## [INPUT FOR THIS TASK]
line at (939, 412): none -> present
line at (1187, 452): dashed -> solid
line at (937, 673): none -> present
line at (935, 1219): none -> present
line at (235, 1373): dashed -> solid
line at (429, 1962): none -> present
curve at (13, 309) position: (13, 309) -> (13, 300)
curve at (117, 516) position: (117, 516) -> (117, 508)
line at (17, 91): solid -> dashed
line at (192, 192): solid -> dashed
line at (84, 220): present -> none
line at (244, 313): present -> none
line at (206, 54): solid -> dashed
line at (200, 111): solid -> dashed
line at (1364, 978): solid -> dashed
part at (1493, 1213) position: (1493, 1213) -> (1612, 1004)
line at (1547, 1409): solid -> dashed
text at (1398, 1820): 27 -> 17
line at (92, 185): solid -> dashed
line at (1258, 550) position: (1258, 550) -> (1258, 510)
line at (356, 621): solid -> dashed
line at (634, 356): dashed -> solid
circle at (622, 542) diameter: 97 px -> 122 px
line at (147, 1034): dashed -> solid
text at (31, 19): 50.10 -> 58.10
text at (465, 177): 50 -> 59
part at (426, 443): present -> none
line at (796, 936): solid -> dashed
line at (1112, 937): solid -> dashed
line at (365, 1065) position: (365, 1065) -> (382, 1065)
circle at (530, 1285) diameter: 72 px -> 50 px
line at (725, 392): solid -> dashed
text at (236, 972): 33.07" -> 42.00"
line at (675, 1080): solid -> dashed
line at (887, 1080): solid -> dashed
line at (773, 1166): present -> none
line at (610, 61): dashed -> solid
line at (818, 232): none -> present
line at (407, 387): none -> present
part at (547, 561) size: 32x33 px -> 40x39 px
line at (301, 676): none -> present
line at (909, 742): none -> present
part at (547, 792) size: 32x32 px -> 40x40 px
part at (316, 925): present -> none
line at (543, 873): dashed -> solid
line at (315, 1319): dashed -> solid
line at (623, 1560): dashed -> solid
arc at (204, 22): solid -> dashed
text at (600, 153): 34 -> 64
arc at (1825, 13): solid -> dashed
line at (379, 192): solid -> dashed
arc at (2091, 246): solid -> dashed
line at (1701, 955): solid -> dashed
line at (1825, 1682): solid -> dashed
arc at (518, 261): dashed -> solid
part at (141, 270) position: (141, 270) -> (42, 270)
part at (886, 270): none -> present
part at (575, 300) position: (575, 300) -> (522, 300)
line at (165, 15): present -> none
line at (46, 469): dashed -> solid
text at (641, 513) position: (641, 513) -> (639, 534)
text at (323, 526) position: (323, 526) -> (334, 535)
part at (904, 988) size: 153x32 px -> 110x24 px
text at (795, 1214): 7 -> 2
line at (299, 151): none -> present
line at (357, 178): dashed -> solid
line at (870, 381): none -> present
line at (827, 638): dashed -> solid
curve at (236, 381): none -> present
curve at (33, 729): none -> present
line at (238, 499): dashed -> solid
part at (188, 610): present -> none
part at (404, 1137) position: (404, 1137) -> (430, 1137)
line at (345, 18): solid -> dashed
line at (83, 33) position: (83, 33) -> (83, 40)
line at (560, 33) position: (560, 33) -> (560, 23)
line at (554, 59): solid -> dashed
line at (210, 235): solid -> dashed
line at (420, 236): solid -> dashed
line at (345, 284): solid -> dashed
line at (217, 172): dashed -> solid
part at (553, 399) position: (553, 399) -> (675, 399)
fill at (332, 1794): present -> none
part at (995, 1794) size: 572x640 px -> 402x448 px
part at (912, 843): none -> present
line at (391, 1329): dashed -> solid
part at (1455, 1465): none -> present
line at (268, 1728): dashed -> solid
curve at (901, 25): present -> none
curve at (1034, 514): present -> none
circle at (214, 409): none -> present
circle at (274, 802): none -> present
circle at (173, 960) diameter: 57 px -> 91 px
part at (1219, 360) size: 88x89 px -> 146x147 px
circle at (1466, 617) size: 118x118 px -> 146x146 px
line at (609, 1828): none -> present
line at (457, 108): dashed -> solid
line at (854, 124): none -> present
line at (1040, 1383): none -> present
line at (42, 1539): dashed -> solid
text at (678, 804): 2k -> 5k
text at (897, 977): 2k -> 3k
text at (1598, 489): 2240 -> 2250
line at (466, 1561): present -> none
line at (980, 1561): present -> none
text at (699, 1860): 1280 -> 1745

## [WORK REQUIRED]
Copy out the material verbatim, from its first line through the line containing "line at (192, 192): solid -> dashed", both included.

## [RESULT FOR THIS EXERCISE]
line at (939, 412): none -> present
line at (1187, 452): dashed -> solid
line at (937, 673): none -> present
line at (935, 1219): none -> present
line at (235, 1373): dashed -> solid
line at (429, 1962): none -> present
curve at (13, 309) position: (13, 309) -> (13, 300)
curve at (117, 516) position: (117, 516) -> (117, 508)
line at (17, 91): solid -> dashed
line at (192, 192): solid -> dashed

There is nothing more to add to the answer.